There are also different kinds of analysis for accountants to perform. A savvy accountant will help startups decide:
- Quantities and qualities of supplies to order
- Payments of bills to payroll
- Acceptable outreach and business partnerships (from a financial standard)
- Marketing budgets
Analysis on the part of an accountant will also help business owners and key stakeholders detect any instance of fraud that may arise within your growing startup. Access to this raw data, partnered with the time and ability to assess it for irregularities, makes accountants a security asset as much as a financial one.
Report Preparation & Compliance
Startups should expect their bookkeepers and accountants to provide them with financial reports, even though the reports will differ with the positions. An accountant should present their manager with quarterly and annual reports wherein the raw data collected by the bookkeeper has been assessed for the aforementioned irregularities.
These reports should also be turned in according to financial reporting deadlines, and they should meet the requirements placed upon them by the appropriate financial legislation. Taxes, for example – a duty which can be designated either to an accountant or a bookkeeper, depending on the size and scope of the business – need to meet legal standards, or else the affiliated accountant risks a business audit.

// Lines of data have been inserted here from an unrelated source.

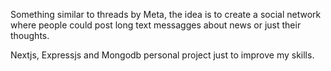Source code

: Something similar to threads by Meta, the idea is to create a social network where people could post long text messagges about news or just their thoughts.

Nextjs, Expressjs and Mongodb personal project just to improve my skills.
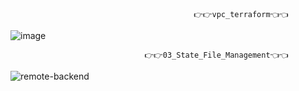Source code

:                                              👉👉vpc_terraform👈👈
![image](https://github.com/nitin16503/Terraform/assets/115355852/c914ff9d-ae42-40f6-a868-8442bf081c12)

                                  👉👉03_State_File_Management👈👈
![remote-backend](https://github.com/nitin16503/Terraform/assets/115355852/35e9dfbc-9855-4c20-b0ae-128164506daf)

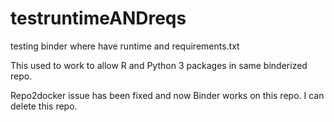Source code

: # testruntimeANDreqs
testing binder where have runtime and requirements.txt

This used to work to allow R and Python 3 packages in same binderized repo.


Repo2docker issue has been fixed and now Binder works on this repo. I can delete this repo.
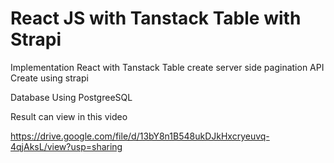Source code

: # React JS with Tanstack Table with Strapi

Implementation React with Tanstack Table
create server side pagination
API Create using strapi

Database Using PostgreeSQL

Result can view in this video

https://drive.google.com/file/d/13bY8n1B548ukDJkHxcryeuvq-4qjAksL/view?usp=sharing
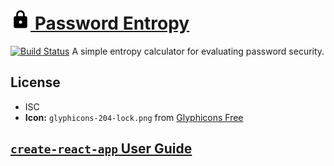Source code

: # [![Icon](public/favicon.png) Password Entropy](https://nickmccurdy.com/password-entropy/)

[![Build Status](https://travis-ci.org/nickmccurdy/password-entropy.svg?branch=main)](https://travis-ci.org/nickmccurdy/password-entropy)
A simple entropy calculator for evaluating password security.

## License

* ISC
* **Icon:** `glyphicons-204-lock.png` from [Glyphicons Free](https://glyphicons.com/)

## [`create-react-app` User Guide](https://github.com/facebook/create-react-app/blob/main/packages/cra-template/template/README.md)
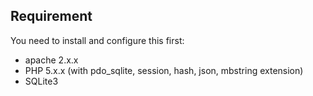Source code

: ## Requirement
You need to install and configure this first:
* apache 2.x.x
* PHP 5.x.x (with pdo_sqlite, session, hash, json, mbstring extension)
* SQLite3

Make sure to share our Startup Tax Guide with your accountant to make sure your business is taking advantage of all the deductions it should be!
Reviewing Employee Timesheets
When compared to the aforementioned compliance with governmental and taxable legalities, monitoring employee timesheets should seem like a low-stress accounting responsibility. In fact, this responsibility is equally as essential as double-checking tax forms. Startup accountants should, ideally, check employee timesheets a day or two before the work week comes to an end to ensure that all employees have submitted their appropriate reports.
Likewise, when applicable, accountants are responsible for compensating a business’ employees for overtime. It does not matter whether that overtime was approved or not; businesses must compensate their employees for their time in the office. An attentive accountant, however, can step in before an employee’s hours exceed a standard limit and ensure that your startup maintains its bottom line.
Establishing & Maintaining Payroll
Last but not least, it’s a startup accountant, not a startup bookkeeper, who needs to establish payroll for your employees. While a small startup may only require one or two additional staff members, your accountant should still collect and process their financial data through encrypted software to ensure that their pay comes on time and through safe avenues.
Accountants can also plan ahead for potential promotions, business growth, or an overall increase in employee salary.
While crossover exists between the responsibilities of a bookkeeper and an accountant, accountants have a more distant – but no less influential – impact on the functionality of a growing startup. If you make sure your accountant is well-versed in their responsibilities when you onboard them, you’ll find that your day-to-day operations will run like clockwork!